Она встала и, с удивлением прислушиваясь к далеким звукам собственного голоса, сказала:
– Екатерина Ивановна говорила насчет школ. Так вот, я хотела сказать, что это, конечно, хорошо…
Она говорила, не поднимая головы, ей казалось, что все смотрят на нее, но никто не слушает, потому что странный шум в голове мешал ей слушать себя.
– … Конечно, хорошо. Только ведь чувствуешь, что работаешь быстрее, а не знаешь: может, только кажется, что быстрее…
– Что же теперь, нормировщиков все время держать? – перебил ее кто-то, кто – она не разобрала.
– Нет, – сразу осмелев, ответила Дуся. – Зачем же нормировщиков? Вот говорят, есть такой аппарат, ставят его на кран, он сам и записывает время.
– Ты где такой видела? – опять крикнул тот же голос. Дуся с раздражением посмотрела в ту сторону, откуда раздался этот неприятный, незнакомый голос.
– Я-то не видела, а слыхала, люди говорят, которые знают… – Она никак не могла вспомнить мудреное название этого аппарата и упрямо повторила: – Раз говорят, значит, есть.
– Осциллометр, – подсказала Катя.
– Вот именно, – продолжала Дуся, – так и называется. Будь на кранах такие аппараты, время было бы видно: на чем выигрываешь, на чем проигрываешь.
И села. Ей показалось странным, что ее выступление никого не удивило, ее соседки даже головы не повернули.
Леднев и Елисеев появились на собрании неожиданно. Выступавшая в это время электрокарщица Смыслова замолчала. В зале задвигались, разглядывая вошедшее начальство. На лице Леднева было выражение, которое бывает у человека, знающего, что его появление на собрании произведет замешательство, и потому как бы говорящего: «Не обращайте на меня внимания, товарищи, продолжайте. Я сяду в уголок, а вы продолжайте, продолжайте…»
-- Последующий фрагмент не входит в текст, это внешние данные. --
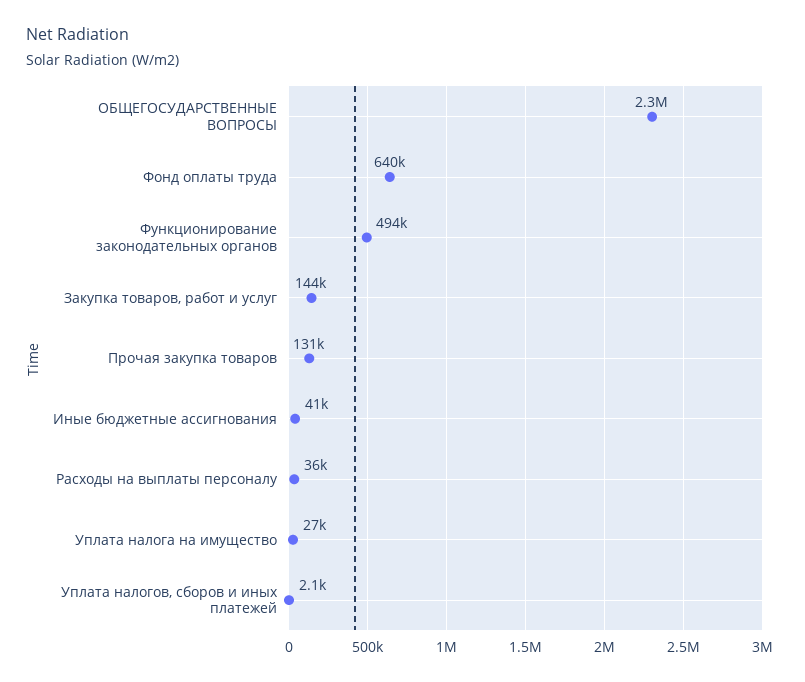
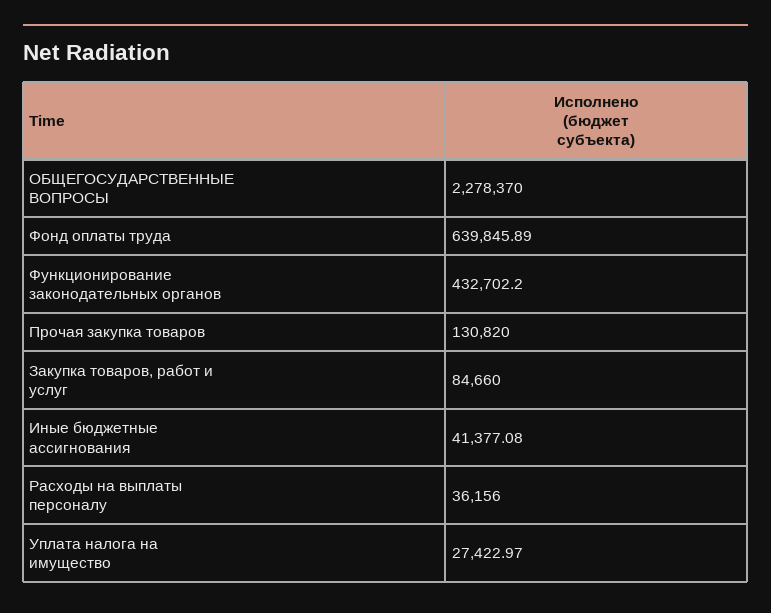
  {
    "ОБЩЕГОСУДАРСТВЕННЫЕ ВОПРОСЫ": 2278370,
    "Фонд оплаты труда": 639845.89,
-   "Функционирование законодательных органов": 494000,
+   "Функционирование законодательных органов": 432702.2,
-   "Закупка товаров, работ и услуг": 144000,
+   "Закупка товаров, работ и услуг": 84660,
    "Прочая закупка товаров": 130820,
    "Иные бюджетные ассигнования": 41377.08,
    "Расходы на выплаты персоналу": 36156,
-   "Уплата налога на имущество": 27422.97,
+   "Уплата налога на имущество": 27422.97
-   "Уплата налогов, сборов и иных платежей": 2100
  }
Пока они усаживались, Смыслова молчала. Леднев поднял на нее глаза. Он ничего не сказал, не сделал никакого жеста, но по тому, что он посмотрел на нее, Смыслова поняла, что ей можно продолжать.
Смыслова, бойкая чернявая девушка, первая в порту перешла на обслуживание трех электротележек-каров: пока у крана разгружали одну тележку, в складе в это время нагружали вторую. На третьей она передвигалась.
К приходу Леднева Смыслова кончила говорить о своих карах, но не села на место, а бойко продолжала:
– Теперь, товарищи, я хочу сказать насчет общежития. Вот к нам сюда пришли товарищи из пароходства, и товарищ Елисеев здесь и товарищ Леднев, – она повернулась к скамье, где они сидели, – а вот у нас в общежитии не бывают. А пора бы уже прийти товарищу Елисееву, да и товарищу Ледневу не мешает: мы еще ни разу у себя таких больших начальников не видели… За восемь часов в порту наломаешься, а в общежитии ни покоя, ни отдыха – детишки, шум, гам. Одна спать хочет, другая – читать, одной свет нужен, другой он мешает. От работы мы не отказываемся, но и об человеке подумать надо. Люди-то живые.